Cette instruction mérite d'être qualifiée de salutaire en ce sens que, intervenant quelques jours avant l'annonce de la candidature de M. Abdelaziz Bouteflika, elle permet de créer nettement une ligne
de démarcation entre le rôle orthodoxe et classique de l'administration publique dans
le fonctionnement des opérations électorales et celui du Chef de l'Etat en sa qualité
de candidat indépendant.



Des règles s'imposant aux autorités et agents publics en matière de neutralité, le dispositif juridique et les mesures d'ordre pratique prises visent, est-il indiqué dans cette instruction, à donner
 un contenu réel et concret au principe du libre choix des électeurs et un sens au principe
de l'impartialité de l'administration publique.

L'instruction en question a, par ailleurs, le mérite de prendre en ligne de compte l'ensemble des soucis du citoyen pouvant aléatoirement faire face à certaines situations liées à sa mobilité ou
 à la difficulté de gérer son droit de vote. Ainsi, stipule l'instruction, l'administration publique
 est tenue de réunir les conditions, tant au plan matériel qu'à celui de la sécurité, pour permettre
 aux citoyennes et aux citoyens d'exercer leur droit sans obstacle ni contrainte.

 Aussi, sur le plan opérationnel et organisationnel, le gouvernement a pris en charge les aspects requis par l'organisation et la sécurité des opérations électorales, la mise en place des commissions administratives électorales, l'action informative, la sensibilisation civique et l'organisation
 de la couverture médiatique des élections.

 Les conditions du bon déroulement du scrutin d'avril étant réunies, les Algériens sauront ainsi donner à l'opinion publique mondiale, encore une fois, l'occasion de faire le constat de leurs capacités citoyennes à se livrer sans cesse à l'exercice démocratique.

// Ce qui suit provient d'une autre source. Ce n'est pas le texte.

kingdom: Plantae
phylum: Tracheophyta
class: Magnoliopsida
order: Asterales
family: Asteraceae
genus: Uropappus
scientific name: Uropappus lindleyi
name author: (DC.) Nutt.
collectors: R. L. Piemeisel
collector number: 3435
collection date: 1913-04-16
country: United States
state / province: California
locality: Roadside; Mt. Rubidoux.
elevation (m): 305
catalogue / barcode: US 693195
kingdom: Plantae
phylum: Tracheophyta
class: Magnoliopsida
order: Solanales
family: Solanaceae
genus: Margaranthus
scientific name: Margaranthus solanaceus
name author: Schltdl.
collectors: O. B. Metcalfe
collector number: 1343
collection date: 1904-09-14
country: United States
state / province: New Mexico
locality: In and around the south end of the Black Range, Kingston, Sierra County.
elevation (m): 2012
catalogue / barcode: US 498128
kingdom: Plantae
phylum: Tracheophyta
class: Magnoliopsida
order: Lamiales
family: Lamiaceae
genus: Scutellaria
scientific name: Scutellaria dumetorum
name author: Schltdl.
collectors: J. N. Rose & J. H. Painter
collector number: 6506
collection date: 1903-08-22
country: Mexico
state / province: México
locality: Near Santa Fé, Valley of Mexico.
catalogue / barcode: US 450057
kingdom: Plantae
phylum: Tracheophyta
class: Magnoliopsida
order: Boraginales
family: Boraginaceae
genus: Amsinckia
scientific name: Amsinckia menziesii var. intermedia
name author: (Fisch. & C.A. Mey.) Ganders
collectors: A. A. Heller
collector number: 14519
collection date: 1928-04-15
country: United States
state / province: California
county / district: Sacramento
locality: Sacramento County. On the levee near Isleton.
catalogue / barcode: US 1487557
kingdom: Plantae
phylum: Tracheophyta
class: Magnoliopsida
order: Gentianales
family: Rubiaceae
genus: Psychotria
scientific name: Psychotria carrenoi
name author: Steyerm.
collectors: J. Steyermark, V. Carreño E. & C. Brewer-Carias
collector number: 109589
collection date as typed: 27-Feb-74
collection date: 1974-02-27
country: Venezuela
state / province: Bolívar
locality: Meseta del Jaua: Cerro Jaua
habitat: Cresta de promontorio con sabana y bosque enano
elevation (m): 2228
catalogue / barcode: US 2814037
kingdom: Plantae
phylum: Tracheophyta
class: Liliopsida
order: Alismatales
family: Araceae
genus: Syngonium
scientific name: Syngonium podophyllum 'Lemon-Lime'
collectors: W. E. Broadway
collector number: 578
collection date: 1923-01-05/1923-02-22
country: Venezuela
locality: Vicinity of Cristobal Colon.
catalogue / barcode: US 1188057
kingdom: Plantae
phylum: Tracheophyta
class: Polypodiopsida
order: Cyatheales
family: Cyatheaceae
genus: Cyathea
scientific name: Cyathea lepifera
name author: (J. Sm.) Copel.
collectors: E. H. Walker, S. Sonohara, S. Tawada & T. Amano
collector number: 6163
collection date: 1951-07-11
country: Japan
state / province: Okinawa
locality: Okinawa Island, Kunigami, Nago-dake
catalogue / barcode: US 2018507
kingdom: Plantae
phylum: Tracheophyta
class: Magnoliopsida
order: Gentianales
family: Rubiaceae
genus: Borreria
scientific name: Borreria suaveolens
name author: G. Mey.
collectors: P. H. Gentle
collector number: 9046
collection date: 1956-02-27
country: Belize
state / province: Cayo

 Le printemps prochain, ils auront à faire preuve davantage de maturité politique et de leur degré
de responsabilité en matière de participation aux rendez-vous électoraux et du choix conscient
de l'homme qu'ils auront à choisir pour conduire le pays vers la réalisation des objectifs nationaux
 et l'aboutissement des processus
 de réformes engagés depuis cette décennie.

Les fondements de l'Etat de droit étant jetés, la traçabilité du futur social et économique étant visible par la grâce d'un plan d'action gouvernemental de suivi de tout ce qui a été réalisé ou en cours de réalisation, les Algériens s'accommodent désormais des analyses d'évaluation de l'effort de la nation et du niveau de ses sacrifices pour voir le processus de mutation du pays parachevé dans le sens des ambitions citoyennes.